Моя попытка самой наложить ему супа оказалась провальной: не вполне трезвый эльф сам наложил себе всего, чего пожелал. Мне оставалось только забрать себе оставшуюся половину и наблюдать за его реакцией.

Реакция была исключительно положительной, если не считать костей, которые он попытался разгрызть и, пожав плечами, отправил в мусор. Я уплетала свой многострадальный супчик и лихорадочно думала, как извлечь кости из мусора и выбросить их там, где их не найдут королевские шпионы. Здешние сложности с едой были просто ошеломительными, но, видимо, не очень трезвым эльфам было плевать на все условности.

Умирать от супа он явно не собирался, напротив, даже приободрился и, практически приказав мне ждать, ушел за вином. Я собрала косточки в какую-то тряпку, покопавшись в мусорном чане, словно бомж, помыла руки в найденной кружке воды и спрятала все это обратно в горшок. Марик вернулся еще более поддатым, с початой бутылкой вина и кувшинчиком сладковатой воды, который он торжественно вручил мне.

Нервы мои успокоились, и мы просидели полночи, "разговаривая" с Мариком о его похождениях. Оказалось, поцелуи почти не оставляют магических следов, и потому Марик то и дело заигрывал со служанками и приезжими. А еще он сетовал, что из-за своего "дефекта" его не считают полноценным. Еще в глубоком детстве его лишили способности иметь потомство. Большинство высокородных эльфиек избегали его, эльфы-мужчины не видели в нем соперника, и он обречен был влачить жалкое существование шута при принце, хотя принц и питал к нему нежную привязанность.

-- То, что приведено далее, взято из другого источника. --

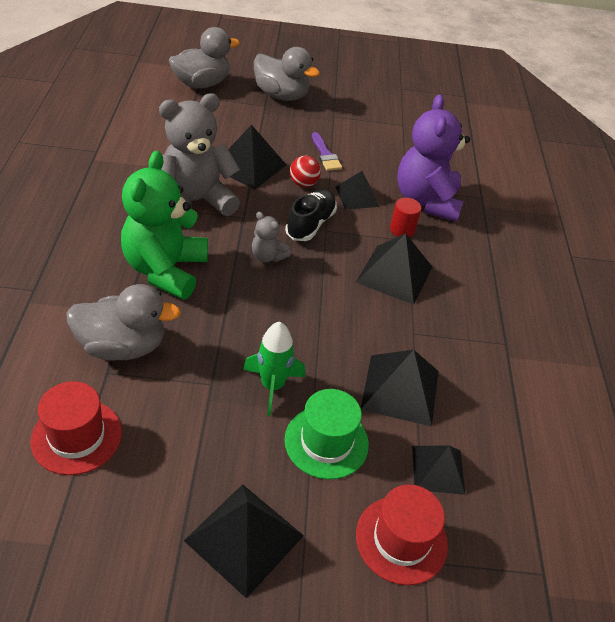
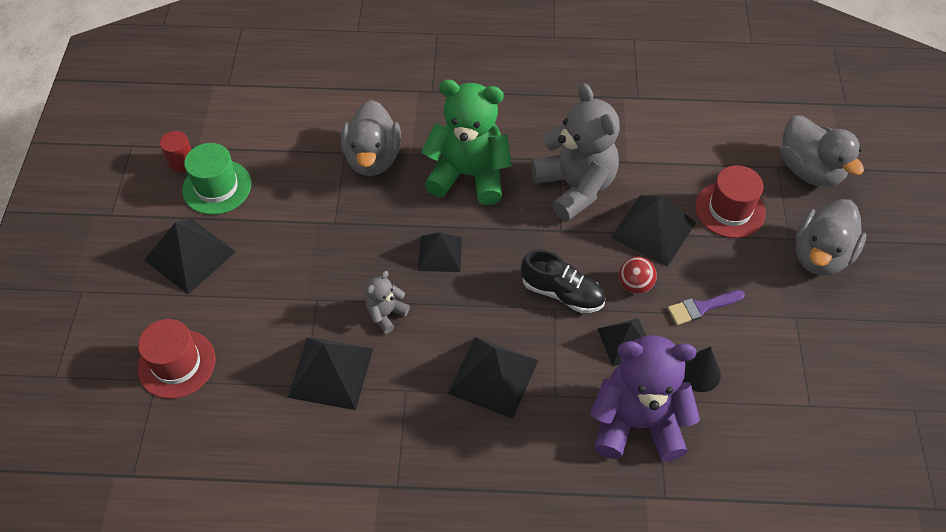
camera: 95 degrees right, 10 degrees up
(76, 436) = (283, 145): red hat -> red hat (730, 210)
(268, 256) = (502, 255): grey teddy bear -> grey teddy bear (386, 314)
(272, 386) = (333, 267): green rocket -> none
(326, 442) = (273, 309): green hat -> green hat (217, 187)
(381, 165) = (699, 372): none -> black cone
(402, 229) = (573, 389): red cylinder -> red cylinder (181, 162)
(438, 469) = (240, 399): black pyramid -> black pyramid (440, 253)

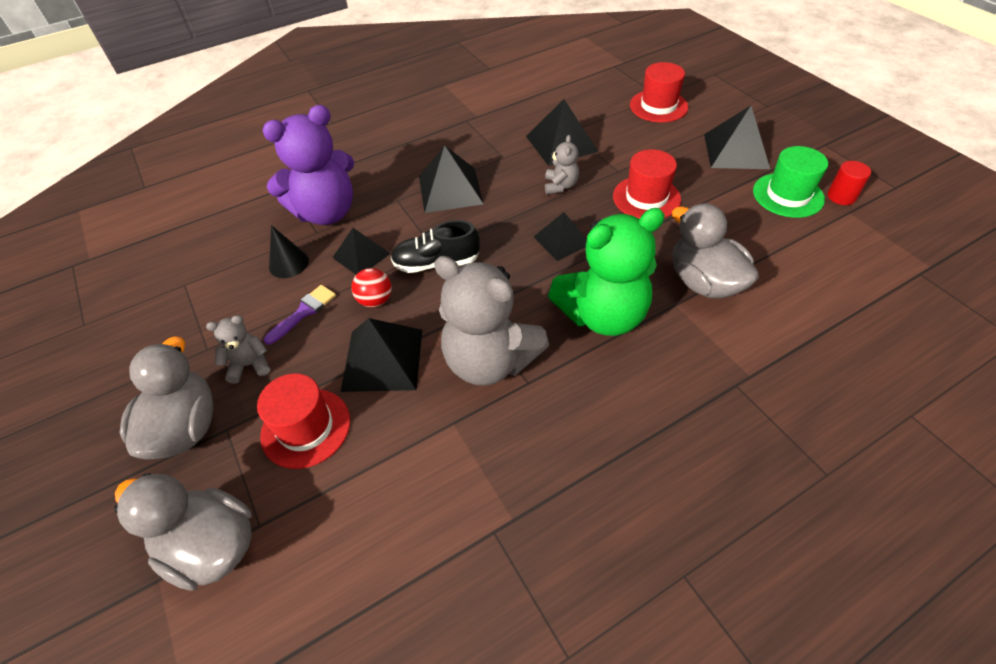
camera: 150 degrees right, 5 degrees down
(327, 253) = (646, 198): none -> red hat
(761, 281) = (249, 365): none -> grey teddy bear

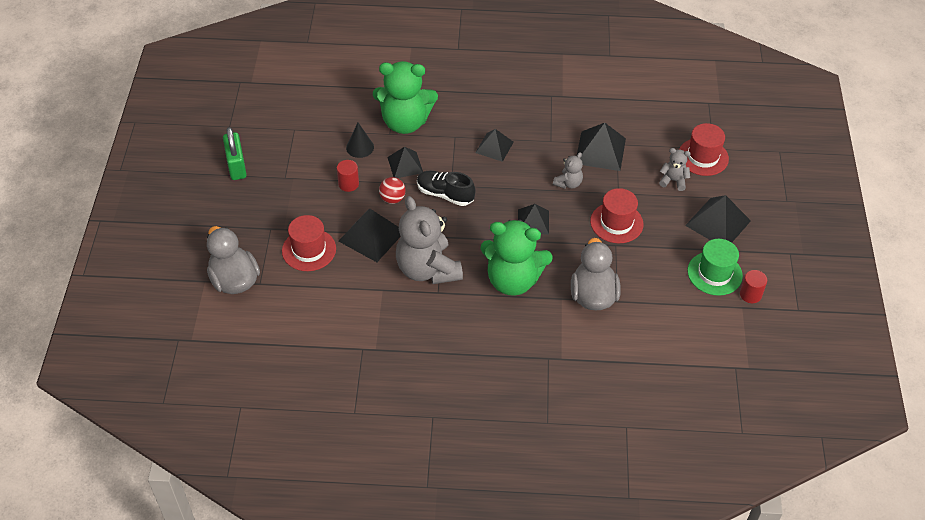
camera: 30 degrees right, 0 degrees up
(122, 370) = (236, 166): none -> green padlock
(185, 427) = (251, 216): grey duck -> none
(249, 365) = (301, 199): grey teddy bear -> grey teddy bear (673, 181)
(304, 312) = (348, 184): purple brush -> red cylinder
(326, 212) = (405, 122): purple teddy bear -> green teddy bear
(450, 189) = (494, 147): black pyramid -> black pyramid, size x0.65

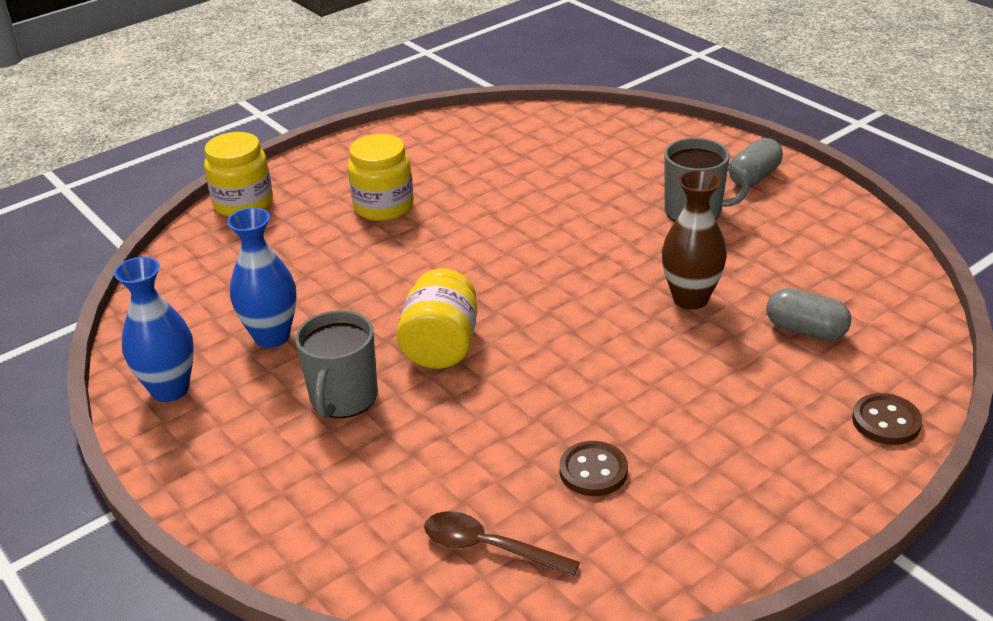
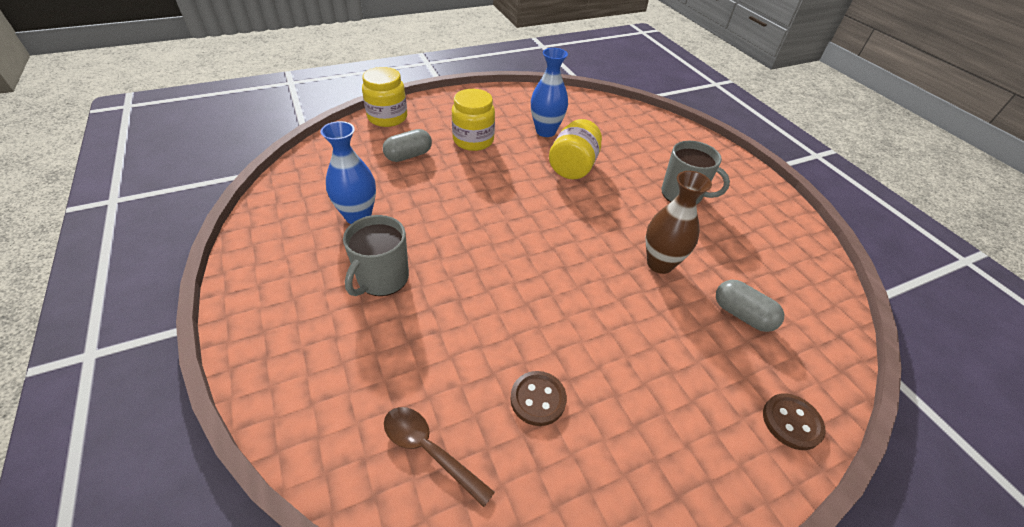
camera: 10 degrees right, 10 degrees up
(170, 389) = (273, 239): blue vase -> blue vase (545, 131)
(441, 346) = (467, 255): yellow jar -> yellow jar (573, 167)
(754, 177) = (732, 178): grey capsule -> grey capsule (408, 155)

Потом, под действием выпитого, он попытался и меня зацеловать, но я наотрез отказалась, предложив взамен какую-то старую сковородку. Он так трогательно прижимал ее к себе, делая вид, что целует, – в этом было что-то одновременно умилительное и горькое. А наутро он так и уснул на лавочке, обнимая свою "возлюбленную". Я решила не будить его, укрыла скатертью и тихонько удалилась.

День "П" (от слова "побег") неумолимо приближался. Мне наконец удалось раздобыть желанный рюкзак, но пришлось потратить два дня на ушивку платьев. В этом странном эльфийском государстве мне уже второй раз уменьшали наряды, и это не могло не радовать мою лошадку.

Лошадка, конечно, не была моей. Оказалось, она принадлежала доставщику продуктов, который использовал ее по утрам, объезжая окрестные хозяйства. Но мне никогда не отказывали в ее использовании, и я к ней привязалась.

А вот радости от похудения я не испытывала никакой. Зачем мне подтянутое тело в мире, где секс дозволен лишь с мужем? Я подозревала, что это последствия не только жестокой эльфийской диеты, но и лекарских массажей, а значит, все это приближало меня к "излечению" и неминуемой свадьбе.

В вечер, намеченный для побега, я стащила из королевской казны привычное для меня количество монеток. Отчета за это не требовали, плохо было лишь то, что ценности их я так и не постигла. Сколько что стоит, не знала, и понять, много это или мало для побега, было невозможно.

На сеансе у лекаря я вела себя пай-девочкой, ничем не выдавая волнения. Вернувшись в комнату и придя в себя, я начала собираться. Запихнула в рюкзак специи, трусики, ночнушку, вторую пару туфель и записи с уроков. К внутренней стороне спины привязала корсеты, завернутые в простыню. Надела костюм для конных прогулок и накинула на плечи дорожную накидку. К рукам привязала кинжалы, подаренные принцем, словно детские рукавички на резинке. А вот драгоценности решила оставить.

В глухую ночь, словно сгорбенная старуха, я пробиралась к конюшне, неся свой нехитрый скарб. В конюшне ни души. Моя кобылка, учуяв в моих руках "свекольный" фрукт на ночную вылазку быстро согласилась. "Больше прогулок – больше еды", – наивно полагала она.